Isobel wished that she’d grown up with Uncle Robert for a father, instead of his brother, the one that she’d gotten. She loved her uncle as much as she hated her father. Robert was everything that Fred was not–tall and aristocratic, not whisky-blotched and wizened; prosperous and established, not dependent on the family and exiled to the north; the parent of successful children, not of insecure misfits.

Robert had inherited the family mansion in the Oakleigh District, a big porticoed house off Virginia Street. Robert’s wife, Lydia, was slender, gracious, and well-mannered like Isobel’s mom. Unlike Eulalia, though, she had not been beaten down by weirdness in her household. Lydia and Robert had reared four children. Two boys and a girl were already through college and living on their own. Still at home was Trent, the fifteen-year-old girl who was out of her mind with excitement at having her cousins staying with her.
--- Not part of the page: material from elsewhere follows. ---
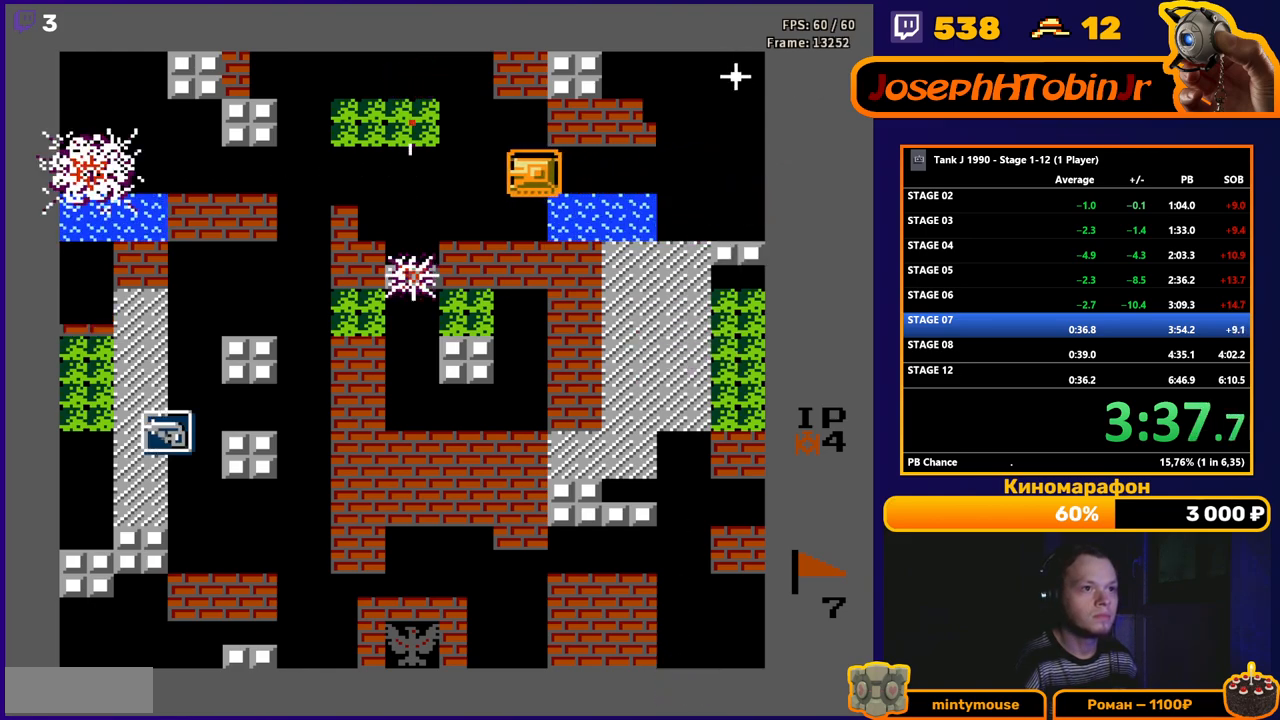
{"buttons": ["DPAD_RIGHT"], "events": [[83, "B", "down"], [250, "B", "up"], [450, "DPAD_RIGHT", "down"]]}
Holding glasses of whiskey, Isobel and Alyssa settled in the library with their aunt and uncle, to get re-acquainted. Isobel had big news. We had planned to stay a week in Mobile and then head back north. But instead, we would head west to New Orleans and Texas. Robert’s main astonishment was that we were taking Alyssa along. What was she doing on OUR honeymoon? Didn’t she have to finish her school term? Weren’t we young to career around the country? I, the oldest, was nineteen, Isobel had just turned eighteen, and Alyssa was barely sixteen. Was what we were doing even legal? Isobel was relaxed, and as an answer to her uncle, just smiled. A maid came to the door and told us that dinner was on the table. Uncle said that he had something important to tell us. He would talk to us later. He didn’t want to heavy out the dinner.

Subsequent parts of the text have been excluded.